Eight billion people are still a current problem; eleven billion people will be a bigger problem; therefore population growth is still a current problem.
Sure. But not enough bigger to be worthy of serious concern; Certainly not enough to justify draconian constraints on people's freedom to choose their family sizes. All of the proposed cures are FAR worse than the assumed problem.
How would a little cultural change be far worse than 2.5 ppm CO2 per year? The talking heads who spread memes into the public's minds could stop politely pretending that your third child isn't a bigger contribution to global warming than your car. Is it too much to ask that people be informed of the facts and invited to think globally when acting locally in choosing their family size?
... there are places where there are too many people and too few resources, leading to a lot of misery, so that is hard to ignore.
Too many people and too few resources in a locality isn't the cause of misery; If it was, the worst places in the world would be such hell holes as Singapore, Hong Kong, Japan, The Netherlands, and Manhattan.
What kind of argument is that? All those places are jam-packed with resources! What, do you think all the people of Nicaragua could squeeze into Managua without worsening their misery, because Singapore?!?
Singapore works because Singapore has all the trade goods it needs to persuade outsiders to bring six million Singaporeans the myriad things they need to prosper in a city. But what resources do six million Nicaraguans have to trade, that would give the rest of the world a reason to bring that amount of supplies to Managua? Of course too many people and too few resources in a locality is a cause of misery.
Nope. Economic inequality is the cause of the issues.
That's no more an answer than "15 people per sq km". You must know as well as I do that if wealth were redistributed equally then most of us would starve and most of the rest would have been murdered first.
Rich people don't have a problem with crowded or sparse conditions; poor people have problems in both crowded and sparse conditions; therefore the problem is one of wealth, not of population density.
And a region with a billion dollars doesn't have a problem if there are a ten thousand people there and does if there are ten million; therefore the problem is one of population density, not of wealth.
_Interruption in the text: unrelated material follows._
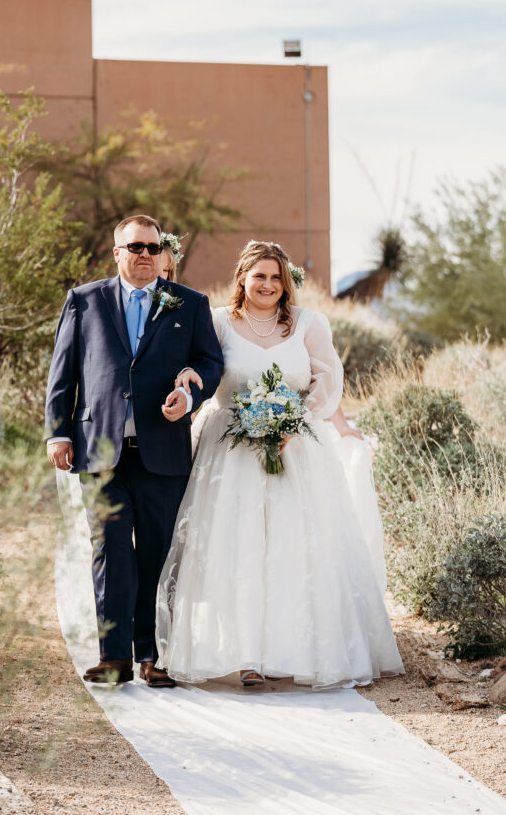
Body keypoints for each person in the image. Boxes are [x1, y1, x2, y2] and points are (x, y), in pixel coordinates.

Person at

And it's the top blade of the scissors that cuts the paper, not the bottom blade. KT didn't say misery comes from too many people; he said it comes from too many people and too few resources. It's the conjunction of the two factors that determines rich or poor.
Wealth is a consequence of technology and innovation, more than of resources (at least since the Industrial Revolution). Economic growth is increasingly independent of resource use; And resource extraction is increasingly more important than agricultural production as a means to wealth.
Our impact on the lithosphere is tiny - mines constitute a negligible fraction of the Earth. Multiplying that by ten leaves a still negligible fraction of mineral resources under extraction.
You say that as though "resources" means mines and farmland. Mines and farmland constitute a negligible fraction of the resources Singapore is jam-packed with, and imported minerals and food aren't much more of it. The chief resource Singapore is jam-packed with -- the resource outsiders bring minerals and food to Singapore to trade for -- is
Singaporeans' skill set. In order for eleven billion people to live as well or better than eight billion do now, with more food per person and fewer refugees and more wildlife and less CO2, what's most needed isn't equality or new technology and innovation. What's most needed is to teach Nicaraguans to think more like Singaporeans.